- **Exercise brief**
Write out word for word the part of the passage on quoting and literal parameters starting at "Making it a" and ending at "for handling invisibility.".

- **Selected passage**
******

Making it a VOID! (are we ready to call that BAD-WORD! yet or not?) helps make it "ornery" in case you're writing code that isn't specially geared up for handling invisibility.

Having some signal is is an important element of being able to proxy information about invisibility via quoting...so that invisible operations can chain to each other if they want to.

In addition, there's a bit of a twist with NULL. By default, it just passes through NULL.

>> @(null)
; null

But if it receives what the system thinks of as the "NULL-2" isotope as input, you get something different... a "quoted null":

>> @(if true [null])
== '

Then this provides that chaining property:

>> unquote just '
; null-2

>> unquote null
; null

Using true null for the literalized ordinary null has the benefit of being falsey, while every quoted value is truthy. That's convenient!

The Behavior in PARSE is Aligned Nicely

Pieces have slotted into place on this, and the behavior is very parallel:

>> value: [some integer!]

>> parse? [[some integer!] [some integer!]] [some @value]
== #[true]

It's pleasing how this acts like if you'd written:

>> parse? [[some integer!] [some integer!]] [some '[some integer!]]
== #[true]

That's makes parity with the evaluator behavior of @ being a quoting operator.

Note: KEEP presents a bit of an odd edge case, because the @ gets consumed by the rule matching process:

>> block: [a b]

>> parse [[a b] [a b]] [collect [some keep @block]]
== [a b a b]

The @block rule just evaluated to [a b]. So the collected thing is not quoted. How are you supposed to append the block as-is?

This makes a case for still having /ONLY, which would disable both the block-splicing rule and the quote removal rule.

Modal Parameters Are Dying... Meet Literal Parameters

We owe modal parameters a great debt for leading down the design path to this point. Let us thank them for their service, and send them on their way. :slight_smile:

Now there's a higher calling for @arg in your argument lists:

>> isotope-seer: func [@arg "literal parameter"] [print [mold arg]]

>> isotope-seer 10
== '10

>> isotope-seer null
; null

>> isotope-seer (if true [null])
== '

A-Ha! The transient isotope status is revealed to us. This parameter convention would be used by things like ELSE and THEN to give them the insight they need to decide whether to take action or not.

It was already the case that no block could store an isotope null...because it was a null. But some variables were still getting isotopes. Now that loophole is closed--there are no isotopes outside of the evaluator engine itself. Functions like THEN and ELSE can react to them, and you can use other literal-parameter-taking functions to test the status (like the clever THEN? and ELSE? tests). But null-2 never makes it into variables.

Brilliant, yes?

I'll point out that the feature of modal parameters was first prototyped in usermode. It may be that similar features of triggering an associated refinement based on patterns noticed at the callsite would be interesting for users to implement in some cases. But it feels very good to make that experimental code for the adventurous...instead of having it implemented in the core, and to have critical features depend on it!

There Are Still Details To Work Out, But...

I'm just going to go ahead and continue my self-congratulatory streak by saying "this is awesome".

It may look simple at the end when all is said and done. But simplicity is hard.

Remember folks: Design. Takes. Time.

******

[Data items]
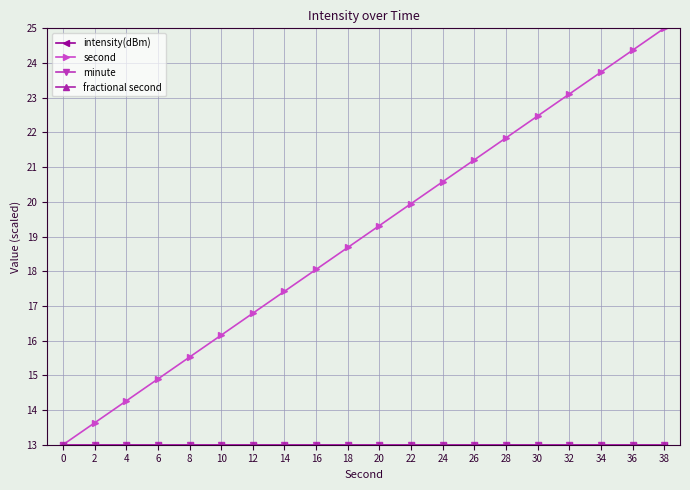

Which series has the largest range (max minus min)?

second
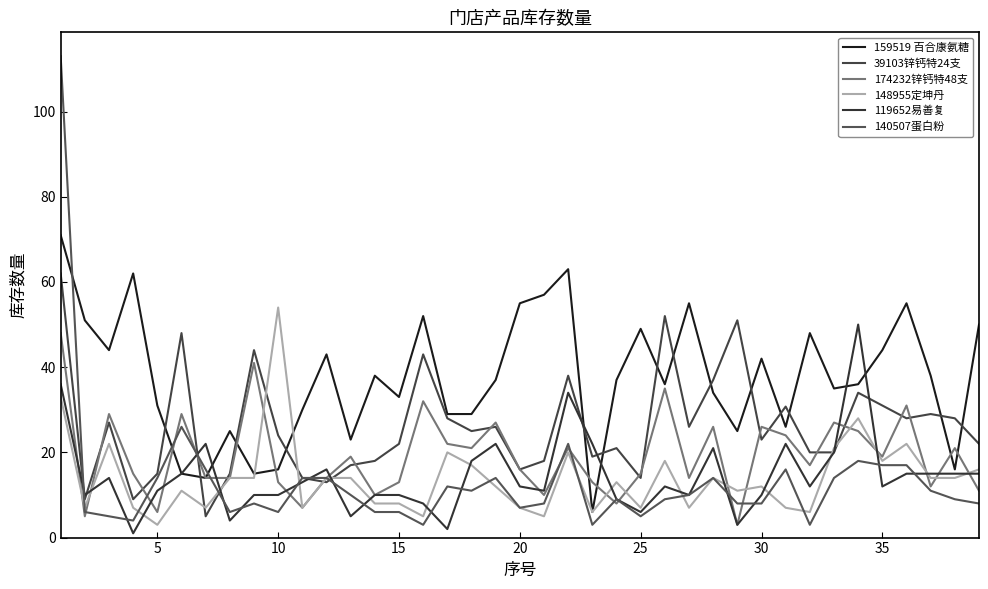

True or false: 148955定坤丹 and 119652易善复 intersect in this chart.

True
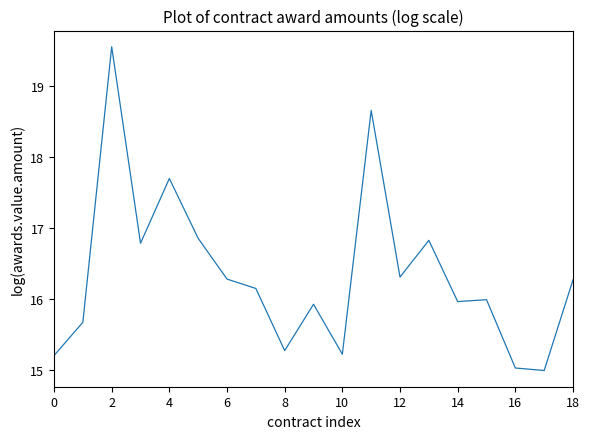

What is the sum of all values?

310.7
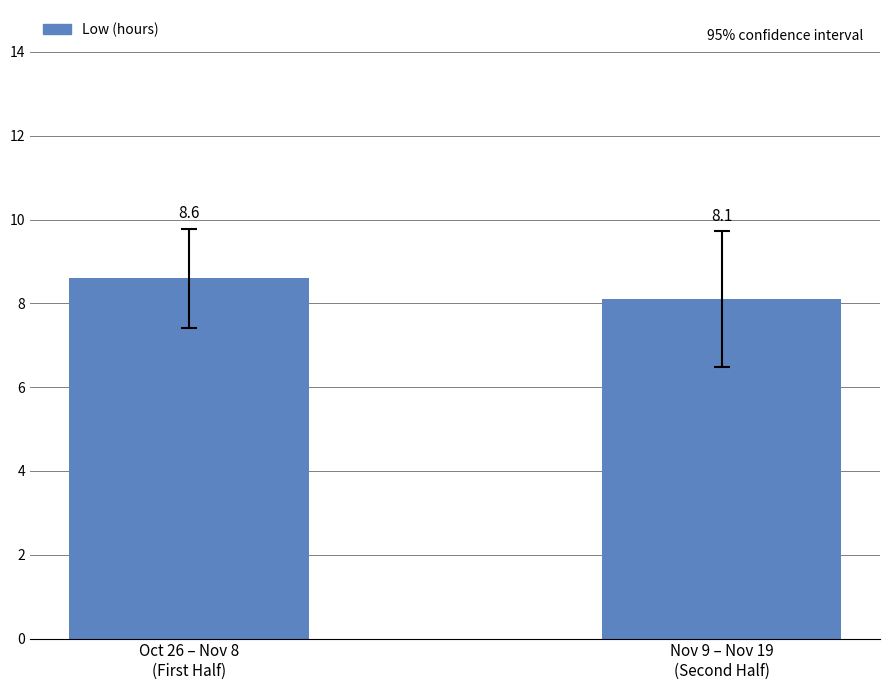

Between Oct 26 – Nov 8
(First Half) and Nov 9 – Nov 19
(Second Half), which is larger?

Oct 26 – Nov 8
(First Half)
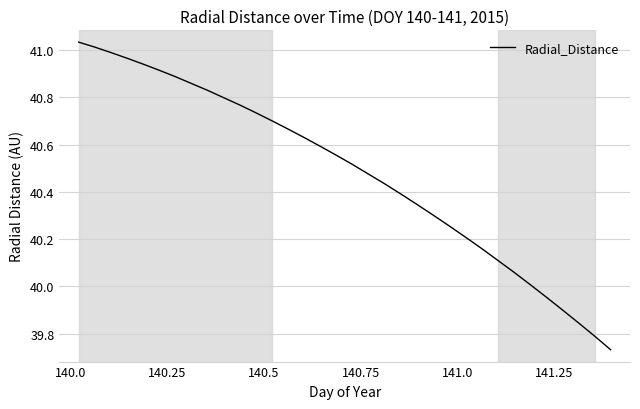

True or false: the data has more than 2 interior local peaks.

False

******

- **Output of the exercise**
Making it a VOID! (are we ready to call that BAD-WORD! yet or not?) helps make it "ornery" in case you're writing code that isn't specially geared up for handling invisibility.